Dr Chris Mukiza, the census commissioner and Ubos chief executive, said the average household size now stands at 4.4 (people per family), down from the 4.7 registered in 2014.
"It meant the more children one had, the more food they grew. This has changed. Now the food you eat you don't grow but need money to buy it. Now the idea of too many mouths to feed is no longer attractive," Mr Museveni said.
Where between 1959 and 1969 Okello in Gulu or Muhindo in Kasese needed more farmhands to boost sustenance thus having more wives and more children, today, the economy today is hugely driven by jobs.
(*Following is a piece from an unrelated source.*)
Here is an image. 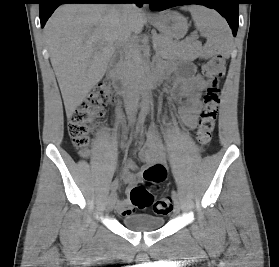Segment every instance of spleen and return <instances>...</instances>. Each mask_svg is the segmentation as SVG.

And while the Uganda National Bureau of Standards (Ubos) that carried out the survey says the working age (14 to 64 years) constitutes 55.6 percent of the population, unemployment rate leaves the figures on a pale wall.
President Museveni also spoke of how "we introduced universal immunization so that children don't die, maternal mortality has come down, life expectancy has gone up".
But Mukiza has his crew Uganda is a young country more than half of whose population (50.5 percent) is children aged 17 and under, with youth (18 - 30 years) constituting 22.7 percent of the population.
It is understandable why Mr Museveni, 78, has taken to addressing most of his letters to the Bazukulu now as there are only 5 percent (2,295,000) of the 45.9 million Ugandans aged 60 and older.
To suggest that life expectancy has increased when the percentage of grandparents is so low would be a stretch for many to accept.
Meanwhile, geographically, the demography shows that of the 13 sub-regions, Buganda holds 11.1 million of the population with the nearest - Busoga - a distant 4.4 million.
Buganda is the seat of Kampala but Ubos somehow chose to keep the capital independent with its 1.9 million dwellers being the third lowest per sub-region after Karamoja (1.5 million) and Kigezi (1.8 million).
However, of the 13 cities in the country, it is Arua with the second highest population of 380,824 residents, confirming its status as one of the fastest growing cities and business centres.
Arua City serves much of the trade between Uganda and neighbours South Sudan and eastern DR Congo.